Verizon Wireless, the nation's largest carrier, may be facing some difficulties in providing for its millions of subscribers in the coming years. A victim of its own success, the wireless data provider may not have access to enough airwaves to handle its growing user base. According to analysts, Verizon may be forced to lease service from other companies with airwaves to spare.
Verizon is adding millions of customers to its already massive subscriber base every year, and each year these users are increasingly interested in taking advantage of the high-speed LTE data services the carrier has to offer. Although Verizon has won substantial amounts of spectrum at FCC auctions, analysts are expecting the company to run out in as little as two or three years. The reasoning behind their observation may be in the relatively small amount of airwaves the company owns. Again, Verizon spends massive amounts of money at most auctions it attends, but in the end it relies on its ability to use higher quality spectrum bands to provide a more powerful network than rivals can do with more spectrum. However, even their expertise may not be enough to power its growing business until its airwaves expand again.
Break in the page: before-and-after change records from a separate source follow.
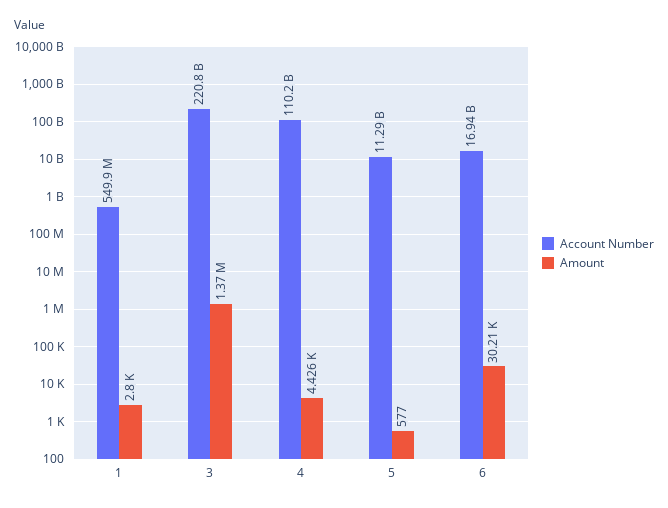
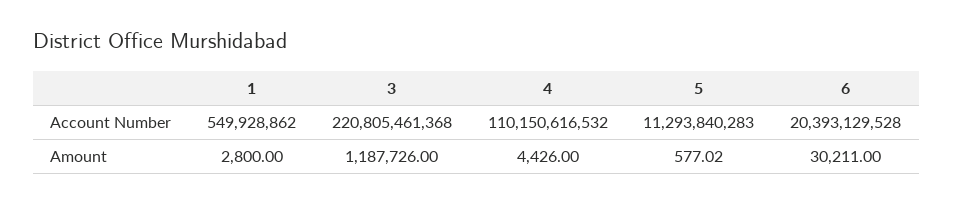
Amount, 3: 1370000 -> 1187726
Account Number, 6: 16940000000 -> 20393129528

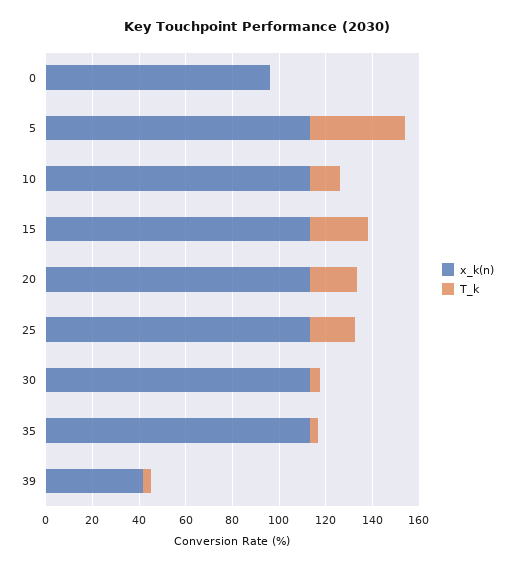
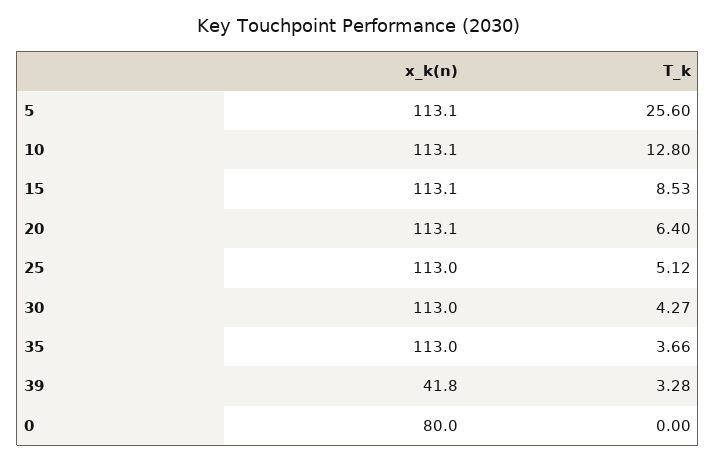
x_k(n), 0: 95 -> 80
T_k, 5: 40 -> 25.6
T_k, 15: 25 -> 8.53
T_k, 20: 20 -> 6.4
T_k, 25: 20 -> 5.12

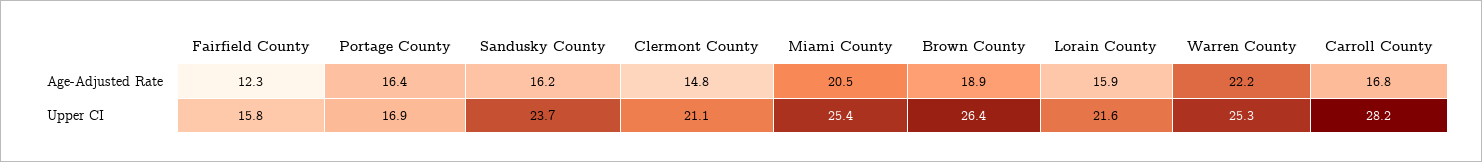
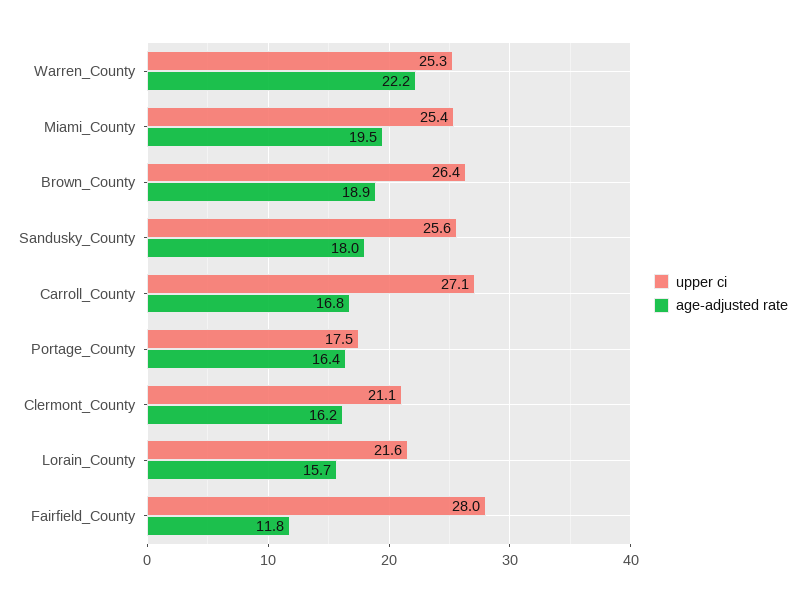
Age-Adjusted Rate, Fairfield County: 12.3 -> 11.8
Age-Adjusted Rate, Sandusky County: 16.2 -> 18
Age-Adjusted Rate, Clermont County: 14.8 -> 16.2
Age-Adjusted Rate, Miami County: 20.5 -> 19.5
Age-Adjusted Rate, Lorain County: 15.9 -> 15.7
Upper CI, Fairfield County: 15.8 -> 28
Upper CI, Portage County: 16.9 -> 17.5
Upper CI, Sandusky County: 23.7 -> 25.6
Upper CI, Carroll County: 28.2 -> 27.1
Verizon's CFO Fran Shammo released information on its customer's usage habits yesterday. The carrier is distributing 75% more LTE data than a year ago, despite its consumer base only increasing by 35% over the same time period. What this means is that its subscribers are individually consuming more data than they used to in the past. Shammo also revealed that 55% to 65% of Verizon's airwaves are currently in use in its largest U.S. markets, in order to support LTE networks. 89% of data accessed by the carrier's subscribers is LTE in nature. Analysts are certain that Verizon is already under strain due to the increasing use of LTE data, and if the current trend continues, the carrier will need more spectrum very soon.
However, not all is doomed for Verizon's future ability to continue supporting growth. The company's CEO has expressed interest in partnering with Dish Network in order to make use of the additional spectrum before Verizon can add to its own capacity. Dish has high-frequency spectrum and, according to Shammo, "higher frequency spectrum is capacity and that's really what we need at this point in time." Leasing airwaves from Dish would cost billions a year for Verizon, but at this point it can only help the carrier maintain its position as the nation's largest.